Bring Back School Prayer
In the mid-20th century, powerful societal forces were asking the question: ‘Does the culture really need religion?’ The Christian consensus lost ground to multicultural ideology and the ideas of the sexual revolution. A new secularist theology took hold.
It turns out, society is not improved by our insistence on a naked public square. In an article for First Things, Gerard Bradley, Professor of Law at the University of Notre Dame, points out that the term “secular” means God is absent. Americans are signaling they’d like Him back.
The Supreme Court is key to these shifts.
In his piece, “How to Bring Back School Prayer,” Gerard Bradley writes: “The Supreme Court’s decision in Kennedy v, Bremerton School District removed the secularist constraints it had imposed on our public life six decades earlier in Engel v. Vitale.”
In 1962, in that case, the Supreme Court decided that “a prayer composed by state officials in New York and disseminated for recitation in public schools” amounted to government establishment of religion and was unconstitutional. That students could opt out of the prayer didn’t matter.
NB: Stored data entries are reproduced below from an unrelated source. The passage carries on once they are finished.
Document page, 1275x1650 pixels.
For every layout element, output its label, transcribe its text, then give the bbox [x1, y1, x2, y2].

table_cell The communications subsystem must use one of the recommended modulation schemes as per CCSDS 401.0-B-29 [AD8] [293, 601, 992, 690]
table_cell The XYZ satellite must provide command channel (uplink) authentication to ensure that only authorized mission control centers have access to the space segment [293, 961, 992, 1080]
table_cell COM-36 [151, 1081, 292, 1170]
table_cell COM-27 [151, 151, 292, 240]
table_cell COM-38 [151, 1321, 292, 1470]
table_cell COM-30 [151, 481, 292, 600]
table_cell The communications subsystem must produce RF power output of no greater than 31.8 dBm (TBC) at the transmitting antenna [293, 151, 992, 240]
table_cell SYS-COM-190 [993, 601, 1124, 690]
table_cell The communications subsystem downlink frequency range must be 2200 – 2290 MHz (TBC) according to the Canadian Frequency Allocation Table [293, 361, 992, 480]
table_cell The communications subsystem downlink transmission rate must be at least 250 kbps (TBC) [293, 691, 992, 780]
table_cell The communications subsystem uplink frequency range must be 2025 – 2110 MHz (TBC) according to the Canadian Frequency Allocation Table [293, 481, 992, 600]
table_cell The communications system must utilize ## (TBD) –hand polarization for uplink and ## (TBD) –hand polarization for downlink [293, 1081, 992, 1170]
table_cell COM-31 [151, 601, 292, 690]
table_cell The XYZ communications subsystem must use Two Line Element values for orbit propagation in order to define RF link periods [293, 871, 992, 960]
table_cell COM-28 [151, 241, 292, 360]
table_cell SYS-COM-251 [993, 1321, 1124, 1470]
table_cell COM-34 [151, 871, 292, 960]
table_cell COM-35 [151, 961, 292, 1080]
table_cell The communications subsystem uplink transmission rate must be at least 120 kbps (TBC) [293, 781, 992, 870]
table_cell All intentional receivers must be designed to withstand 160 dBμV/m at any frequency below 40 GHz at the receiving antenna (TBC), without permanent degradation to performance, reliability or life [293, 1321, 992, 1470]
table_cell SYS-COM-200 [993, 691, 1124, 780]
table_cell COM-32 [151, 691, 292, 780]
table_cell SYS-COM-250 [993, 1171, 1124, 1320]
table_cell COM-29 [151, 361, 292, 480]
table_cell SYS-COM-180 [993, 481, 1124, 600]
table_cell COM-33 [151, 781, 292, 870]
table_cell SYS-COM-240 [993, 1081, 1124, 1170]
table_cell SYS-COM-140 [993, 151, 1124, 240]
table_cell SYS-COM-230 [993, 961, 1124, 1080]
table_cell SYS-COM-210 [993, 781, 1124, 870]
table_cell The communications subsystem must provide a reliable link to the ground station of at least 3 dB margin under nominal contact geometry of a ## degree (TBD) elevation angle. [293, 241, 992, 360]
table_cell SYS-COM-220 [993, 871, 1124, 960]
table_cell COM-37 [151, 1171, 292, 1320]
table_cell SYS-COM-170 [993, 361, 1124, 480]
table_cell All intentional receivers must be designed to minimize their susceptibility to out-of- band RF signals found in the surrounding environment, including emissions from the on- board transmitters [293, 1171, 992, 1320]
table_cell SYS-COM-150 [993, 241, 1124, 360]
The next year, the Court ruled against state-mandated Bible reading and — again —school prayer.
Gerard Bradley says the justices seemed convinced “that religion should be privatized and the public square secularized.” No longer.
Sixty years later the Supreme Court’s pivotal decisions protecting Coach Kennedy’s public prayer and safeguarding the Bladensburg Peace Cross remove what Professor Bradley describes as “major barriers and precedents against religious freedom.”
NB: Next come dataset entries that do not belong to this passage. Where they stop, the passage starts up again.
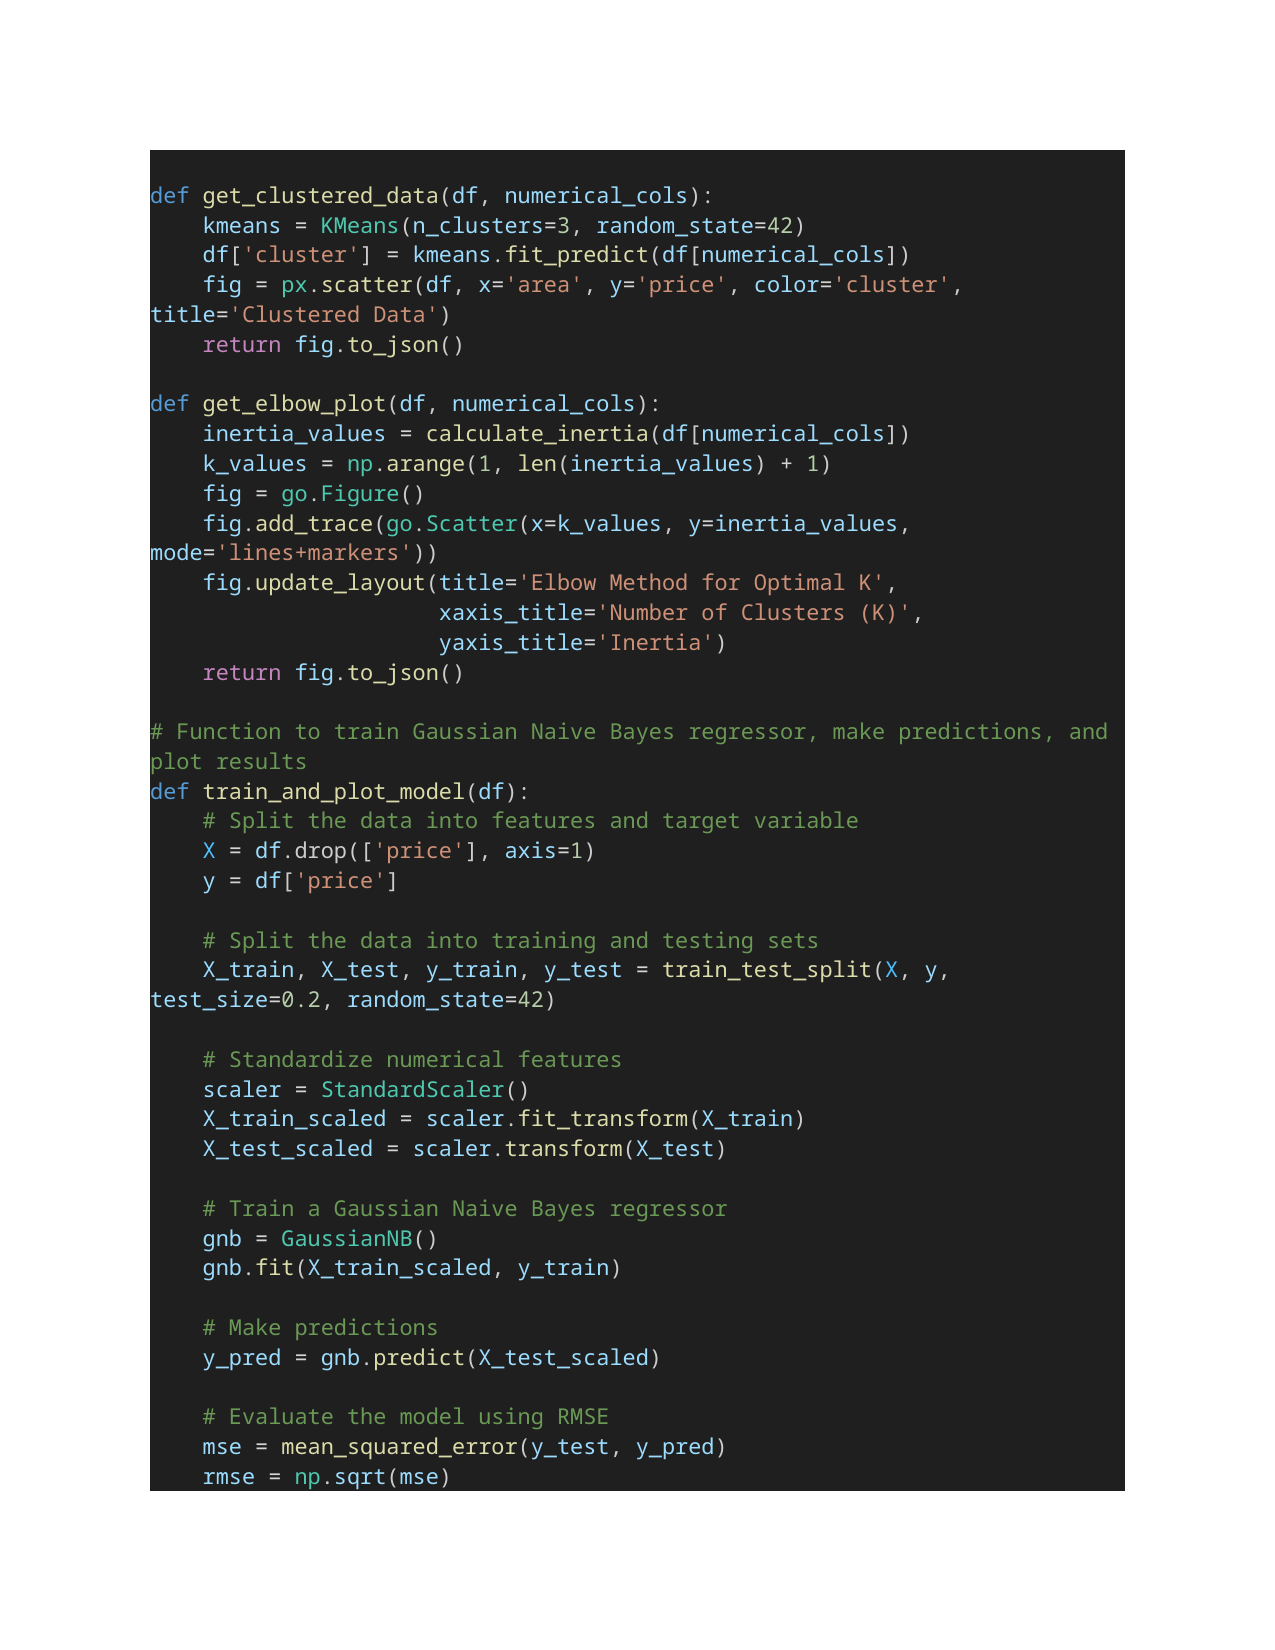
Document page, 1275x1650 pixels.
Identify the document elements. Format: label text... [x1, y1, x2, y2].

text return fig.to_json() [150, 329, 1125, 358]
text # Split the data into features and target variable [150, 805, 1125, 835]
text scaler = StandardScaler() [150, 1073, 1125, 1103]
text # Evaluate the model using RMSE [150, 1401, 1125, 1431]
text # Standardize numerical features [150, 1044, 1125, 1073]
text # Function to train Gaussian Naive Bayes regressor, make predictions, and plot results [150, 716, 1125, 776]
text gnb = GaussianNB() [150, 1222, 1125, 1252]
text # Make predictions [150, 1312, 1125, 1342]
text fig.add_trace(go.Scatter(x=k_values, y=inertia_values, mode='lines+markers')) [150, 507, 1125, 567]
text fig = go.Figure() [150, 478, 1125, 507]
text def train_and_plot_model(df): [150, 776, 1125, 805]
text # Split the data into training and testing sets [150, 924, 1125, 954]
text X_test_scaled = scaler.transform(X_test) [150, 1133, 1125, 1163]
text yaxis_title='Inertia') [150, 627, 1125, 656]
text X_train_scaled = scaler.fit_transform(X_train) [150, 1103, 1125, 1133]
text def get_elbow_plot(df, numerical_cols): [150, 388, 1125, 418]
text df['cluster'] = kmeans.fit_predict(df[numerical_cols]) [150, 239, 1125, 269]
text kmeans = KMeans(n_clusters=3, random_state=42) [150, 209, 1125, 239]
text X_train, X_test, y_train, y_test = train_test_split(X, y, test_size=0.2, random_state=42) [150, 954, 1125, 1014]
text y = df['price'] [150, 865, 1125, 895]
text rmse = np.sqrt(mse) [150, 1461, 1125, 1491]
text fig.update_layout(title='Elbow Method for Optimal K', [150, 567, 1125, 597]
text mse = mean_squared_error(y_test, y_pred) [150, 1431, 1125, 1461]
text y_pred = gnb.predict(X_test_scaled) [150, 1342, 1125, 1371]
text X = df.drop(['price'], axis=1) [150, 835, 1125, 865]
text k_values = np.arange(1, len(inertia_values) + 1) [150, 448, 1125, 478]
text def get_clustered_data(df, numerical_cols): [150, 180, 1125, 209]
text # Train a Gaussian Naive Bayes regressor [150, 1193, 1125, 1222]
text return fig.to_json() [150, 656, 1125, 686]
text fig = px.scatter(df, x='area', y='price', color='cluster', title='Clustered Data') [150, 269, 1125, 329]
text inertia_values = calculate_inertia(df[numerical_cols]) [150, 418, 1125, 448]
text xaxis_title='Number of Clusters (K)', [150, 597, 1125, 627]
text gnb.fit(X_train_scaled, y_train) [150, 1252, 1125, 1282]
He writes: “School boards, legislatures, and other government bodies entrusted with responsibility for the common good are no longer required to pretend that religion is purely a private matter.”
The decision in Kennedy also overrules Stone V. Graham, the forty-six-year-old decision that kept Ten Commandments displays out of public schools. Some are putting them up again.
Professor Bradley’s article is packed with reasons the decision in Kennedy ushers in a good opportunity to bring back school prayer.